EXERCISE REQUIREMENTS
Reproduce every line of all the items below word for word, without changing anything.

DATA SUPPLIED
***
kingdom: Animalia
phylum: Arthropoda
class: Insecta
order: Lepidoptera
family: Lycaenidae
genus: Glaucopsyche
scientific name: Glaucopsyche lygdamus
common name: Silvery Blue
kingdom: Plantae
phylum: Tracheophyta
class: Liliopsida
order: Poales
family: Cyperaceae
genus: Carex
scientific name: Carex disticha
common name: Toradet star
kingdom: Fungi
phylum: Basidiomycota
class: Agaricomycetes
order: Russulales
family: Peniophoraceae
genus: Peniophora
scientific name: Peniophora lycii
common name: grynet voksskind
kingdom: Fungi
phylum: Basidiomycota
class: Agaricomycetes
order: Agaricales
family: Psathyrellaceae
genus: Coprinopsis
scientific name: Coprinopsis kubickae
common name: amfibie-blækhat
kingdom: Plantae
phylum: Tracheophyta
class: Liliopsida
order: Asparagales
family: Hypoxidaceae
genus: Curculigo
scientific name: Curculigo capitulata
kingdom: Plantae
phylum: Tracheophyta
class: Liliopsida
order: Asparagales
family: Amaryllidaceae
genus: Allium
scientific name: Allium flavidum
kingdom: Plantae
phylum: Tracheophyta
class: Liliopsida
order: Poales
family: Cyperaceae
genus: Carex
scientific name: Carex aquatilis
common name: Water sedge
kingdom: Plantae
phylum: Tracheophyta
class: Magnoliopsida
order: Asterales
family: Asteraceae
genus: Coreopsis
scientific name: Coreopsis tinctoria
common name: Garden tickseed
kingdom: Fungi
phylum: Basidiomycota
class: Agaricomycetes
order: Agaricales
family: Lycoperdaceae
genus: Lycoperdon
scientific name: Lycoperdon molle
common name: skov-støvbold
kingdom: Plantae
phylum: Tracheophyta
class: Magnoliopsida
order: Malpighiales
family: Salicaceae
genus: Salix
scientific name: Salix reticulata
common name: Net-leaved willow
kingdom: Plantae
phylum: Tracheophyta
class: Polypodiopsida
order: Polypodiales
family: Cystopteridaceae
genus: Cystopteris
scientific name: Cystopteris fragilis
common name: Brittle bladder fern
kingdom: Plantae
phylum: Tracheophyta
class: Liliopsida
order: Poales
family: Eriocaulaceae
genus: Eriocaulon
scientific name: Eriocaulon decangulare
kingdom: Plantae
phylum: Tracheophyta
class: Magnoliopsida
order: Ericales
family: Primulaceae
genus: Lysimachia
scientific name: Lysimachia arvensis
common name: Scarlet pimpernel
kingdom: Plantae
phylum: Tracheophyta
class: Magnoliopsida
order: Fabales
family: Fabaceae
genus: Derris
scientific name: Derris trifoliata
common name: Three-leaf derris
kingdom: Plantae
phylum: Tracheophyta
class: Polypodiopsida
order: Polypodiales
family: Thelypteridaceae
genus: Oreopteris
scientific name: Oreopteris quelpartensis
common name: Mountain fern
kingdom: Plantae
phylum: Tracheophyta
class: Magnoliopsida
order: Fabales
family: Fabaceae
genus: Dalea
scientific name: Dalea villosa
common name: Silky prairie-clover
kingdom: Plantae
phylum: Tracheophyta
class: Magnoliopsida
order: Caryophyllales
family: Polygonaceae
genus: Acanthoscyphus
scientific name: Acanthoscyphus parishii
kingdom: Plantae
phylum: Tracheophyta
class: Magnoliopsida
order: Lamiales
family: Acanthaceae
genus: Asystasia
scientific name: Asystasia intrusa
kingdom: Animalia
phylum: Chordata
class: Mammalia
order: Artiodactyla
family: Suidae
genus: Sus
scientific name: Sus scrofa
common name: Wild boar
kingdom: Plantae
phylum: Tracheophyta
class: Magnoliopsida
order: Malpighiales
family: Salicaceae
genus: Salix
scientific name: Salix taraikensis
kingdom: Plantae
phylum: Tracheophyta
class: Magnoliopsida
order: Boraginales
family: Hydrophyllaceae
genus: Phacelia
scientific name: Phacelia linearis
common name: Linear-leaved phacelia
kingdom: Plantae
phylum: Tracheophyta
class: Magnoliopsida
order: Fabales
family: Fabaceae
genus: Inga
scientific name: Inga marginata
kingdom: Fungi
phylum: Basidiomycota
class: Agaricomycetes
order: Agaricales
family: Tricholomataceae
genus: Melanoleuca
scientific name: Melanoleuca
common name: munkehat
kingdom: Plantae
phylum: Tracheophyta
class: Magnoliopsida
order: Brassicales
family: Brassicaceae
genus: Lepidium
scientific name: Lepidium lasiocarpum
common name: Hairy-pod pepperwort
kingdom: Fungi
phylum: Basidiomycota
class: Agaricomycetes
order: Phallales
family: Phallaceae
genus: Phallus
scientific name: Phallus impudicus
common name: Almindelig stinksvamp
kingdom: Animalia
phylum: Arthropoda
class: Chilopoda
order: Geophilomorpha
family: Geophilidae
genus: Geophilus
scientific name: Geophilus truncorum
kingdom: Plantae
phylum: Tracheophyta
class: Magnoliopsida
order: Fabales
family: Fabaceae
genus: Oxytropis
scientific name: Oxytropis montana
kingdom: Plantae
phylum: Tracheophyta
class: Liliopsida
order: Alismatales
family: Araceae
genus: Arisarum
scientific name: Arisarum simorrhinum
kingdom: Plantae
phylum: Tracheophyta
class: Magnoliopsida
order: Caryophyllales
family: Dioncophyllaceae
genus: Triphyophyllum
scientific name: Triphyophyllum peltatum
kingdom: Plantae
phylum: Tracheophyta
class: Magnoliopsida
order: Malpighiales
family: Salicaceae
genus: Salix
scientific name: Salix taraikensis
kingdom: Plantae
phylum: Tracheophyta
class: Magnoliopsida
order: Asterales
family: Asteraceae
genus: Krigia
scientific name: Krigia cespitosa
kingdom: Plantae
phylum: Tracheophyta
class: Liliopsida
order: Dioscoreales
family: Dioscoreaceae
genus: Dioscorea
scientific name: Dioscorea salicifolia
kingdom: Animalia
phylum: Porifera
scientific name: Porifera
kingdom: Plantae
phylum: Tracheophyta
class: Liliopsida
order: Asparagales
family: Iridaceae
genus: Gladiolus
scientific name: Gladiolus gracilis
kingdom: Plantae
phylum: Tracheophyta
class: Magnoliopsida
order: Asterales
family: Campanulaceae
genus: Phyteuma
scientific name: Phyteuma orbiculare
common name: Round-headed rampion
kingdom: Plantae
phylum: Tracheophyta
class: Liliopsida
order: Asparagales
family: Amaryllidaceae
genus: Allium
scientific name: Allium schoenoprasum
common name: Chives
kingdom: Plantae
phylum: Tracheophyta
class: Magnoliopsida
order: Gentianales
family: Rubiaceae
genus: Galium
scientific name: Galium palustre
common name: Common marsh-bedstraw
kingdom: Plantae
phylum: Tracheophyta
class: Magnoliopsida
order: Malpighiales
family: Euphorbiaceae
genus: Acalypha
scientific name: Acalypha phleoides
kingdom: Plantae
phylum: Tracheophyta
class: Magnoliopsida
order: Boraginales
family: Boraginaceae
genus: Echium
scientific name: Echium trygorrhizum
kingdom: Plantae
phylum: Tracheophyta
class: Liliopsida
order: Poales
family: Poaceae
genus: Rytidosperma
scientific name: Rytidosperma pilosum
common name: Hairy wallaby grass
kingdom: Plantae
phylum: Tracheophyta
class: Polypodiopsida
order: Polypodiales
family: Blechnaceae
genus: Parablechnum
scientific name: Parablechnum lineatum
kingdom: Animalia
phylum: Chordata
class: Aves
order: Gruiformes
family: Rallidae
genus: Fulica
***
RESPONSE
kingdom: Animalia
phylum: Arthropoda
class: Insecta
order: Lepidoptera
family: Lycaenidae
genus: Glaucopsyche
scientific name: Glaucopsyche lygdamus
common name: Silvery Blue
kingdom: Plantae
phylum: Tracheophyta
class: Liliopsida
order: Poales
family: Cyperaceae
genus: Carex
scientific name: Carex disticha
common name: Toradet star
kingdom: Fungi
phylum: Basidiomycota
class: Agaricomycetes
order: Russulales
family: Peniophoraceae
genus: Peniophora
scientific name: Peniophora lycii
common name: grynet voksskind
kingdom: Fungi
phylum: Basidiomycota
class: Agaricomycetes
order: Agaricales
family: Psathyrellaceae
genus: Coprinopsis
scientific name: Coprinopsis kubickae
common name: amfibie-blækhat
kingdom: Plantae
phylum: Tracheophyta
class: Liliopsida
order: Asparagales
family: Hypoxidaceae
genus: Curculigo
scientific name: Curculigo capitulata
kingdom: Plantae
phylum: Tracheophyta
class: Liliopsida
order: Asparagales
family: Amaryllidaceae
genus: Allium
scientific name: Allium flavidum
kingdom: Plantae
phylum: Tracheophyta
class: Liliopsida
order: Poales
family: Cyperaceae
genus: Carex
scientific name: Carex aquatilis
common name: Water sedge
kingdom: Plantae
phylum: Tracheophyta
class: Magnoliopsida
order: Asterales
family: Asteraceae
genus: Coreopsis
scientific name: Coreopsis tinctoria
common name: Garden tickseed
kingdom: Fungi
phylum: Basidiomycota
class: Agaricomycetes
order: Agaricales
family: Lycoperdaceae
genus: Lycoperdon
scientific name: Lycoperdon molle
common name: skov-støvbold
kingdom: Plantae
phylum: Tracheophyta
class: Magnoliopsida
order: Malpighiales
family: Salicaceae
genus: Salix
scientific name: Salix reticulata
common name: Net-leaved willow
kingdom: Plantae
phylum: Tracheophyta
class: Polypodiopsida
order: Polypodiales
family: Cystopteridaceae
genus: Cystopteris
scientific name: Cystopteris fragilis
common name: Brittle bladder fern
kingdom: Plantae
phylum: Tracheophyta
class: Liliopsida
order: Poales
family: Eriocaulaceae
genus: Eriocaulon
scientific name: Eriocaulon decangulare
kingdom: Plantae
phylum: Tracheophyta
class: Magnoliopsida
order: Ericales
family: Primulaceae
genus: Lysimachia
scientific name: Lysimachia arvensis
common name: Scarlet pimpernel
kingdom: Plantae
phylum: Tracheophyta
class: Magnoliopsida
order: Fabales
family: Fabaceae
genus: Derris
scientific name: Derris trifoliata
common name: Three-leaf derris
kingdom: Plantae
phylum: Tracheophyta
class: Polypodiopsida
order: Polypodiales
family: Thelypteridaceae
genus: Oreopteris
scientific name: Oreopteris quelpartensis
common name: Mountain fern
kingdom: Plantae
phylum: Tracheophyta
class: Magnoliopsida
order: Fabales
family: Fabaceae
genus: Dalea
scientific name: Dalea villosa
common name: Silky prairie-clover
kingdom: Plantae
phylum: Tracheophyta
class: Magnoliopsida
order: Caryophyllales
family: Polygonaceae
genus: Acanthoscyphus
scientific name: Acanthoscyphus parishii
kingdom: Plantae
phylum: Tracheophyta
class: Magnoliopsida
order: Lamiales
family: Acanthaceae
genus: Asystasia
scientific name: Asystasia intrusa
kingdom: Animalia
phylum: Chordata
class: Mammalia
order: Artiodactyla
family: Suidae
genus: Sus
scientific name: Sus scrofa
common name: Wild boar
kingdom: Plantae
phylum: Tracheophyta
class: Magnoliopsida
order: Malpighiales
family: Salicaceae
genus: Salix
scientific name: Salix taraikensis
kingdom: Plantae
phylum: Tracheophyta
class: Magnoliopsida
order: Boraginales
family: Hydrophyllaceae
genus: Phacelia
scientific name: Phacelia linearis
common name: Linear-leaved phacelia
kingdom: Plantae
phylum: Tracheophyta
class: Magnoliopsida
order: Fabales
family: Fabaceae
genus: Inga
scientific name: Inga marginata
kingdom: Fungi
phylum: Basidiomycota
class: Agaricomycetes
order: Agaricales
family: Tricholomataceae
genus: Melanoleuca
scientific name: Melanoleuca
common name: munkehat
kingdom: Plantae
phylum: Tracheophyta
class: Magnoliopsida
order: Brassicales
family: Brassicaceae
genus: Lepidium
scientific name: Lepidium lasiocarpum
common name: Hairy-pod pepperwort
kingdom: Fungi
phylum: Basidiomycota
class: Agaricomycetes
order: Phallales
family: Phallaceae
genus: Phallus
scientific name: Phallus impudicus
common name: Almindelig stinksvamp
kingdom: Animalia
phylum: Arthropoda
class: Chilopoda
order: Geophilomorpha
family: Geophilidae
genus: Geophilus
scientific name: Geophilus truncorum
kingdom: Plantae
phylum: Tracheophyta
class: Magnoliopsida
order: Fabales
family: Fabaceae
genus: Oxytropis
scientific name: Oxytropis montana
kingdom: Plantae
phylum: Tracheophyta
class: Liliopsida
order: Alismatales
family: Araceae
genus: Arisarum
scientific name: Arisarum simorrhinum
kingdom: Plantae
phylum: Tracheophyta
class: Magnoliopsida
order: Caryophyllales
family: Dioncophyllaceae
genus: Triphyophyllum
scientific name: Triphyophyllum peltatum
kingdom: Plantae
phylum: Tracheophyta
class: Magnoliopsida
order: Malpighiales
family: Salicaceae
genus: Salix
scientific name: Salix taraikensis
kingdom: Plantae
phylum: Tracheophyta
class: Magnoliopsida
order: Asterales
family: Asteraceae
genus: Krigia
scientific name: Krigia cespitosa
kingdom: Plantae
phylum: Tracheophyta
class: Liliopsida
order: Dioscoreales
family: Dioscoreaceae
genus: Dioscorea
scientific name: Dioscorea salicifolia
kingdom: Animalia
phylum: Porifera
scientific name: Porifera
kingdom: Plantae
phylum: Tracheophyta
class: Liliopsida
order: Asparagales
family: Iridaceae
genus: Gladiolus
scientific name: Gladiolus gracilis
kingdom: Plantae
phylum: Tracheophyta
class: Magnoliopsida
order: Asterales
family: Campanulaceae
genus: Phyteuma
scientific name: Phyteuma orbiculare
common name: Round-headed rampion
kingdom: Plantae
phylum: Tracheophyta
class: Liliopsida
order: Asparagales
family: Amaryllidaceae
genus: Allium
scientific name: Allium schoenoprasum
common name: Chives
kingdom: Plantae
phylum: Tracheophyta
class: Magnoliopsida
order: Gentianales
family: Rubiaceae
genus: Galium
scientific name: Galium palustre
common name: Common marsh-bedstraw
kingdom: Plantae
phylum: Tracheophyta
class: Magnoliopsida
order: Malpighiales
family: Euphorbiaceae
genus: Acalypha
scientific name: Acalypha phleoides
kingdom: Plantae
phylum: Tracheophyta
class: Magnoliopsida
order: Boraginales
family: Boraginaceae
genus: Echium
scientific name: Echium trygorrhizum
kingdom: Plantae
phylum: Tracheophyta
class: Liliopsida
order: Poales
family: Poaceae
genus: Rytidosperma
scientific name: Rytidosperma pilosum
common name: Hairy wallaby grass
kingdom: Plantae
phylum: Tracheophyta
class: Polypodiopsida
order: Polypodiales
family: Blechnaceae
genus: Parablechnum
scientific name: Parablechnum lineatum
kingdom: Animalia
phylum: Chordata
class: Aves
order: Gruiformes
family: Rallidae
genus: Fulica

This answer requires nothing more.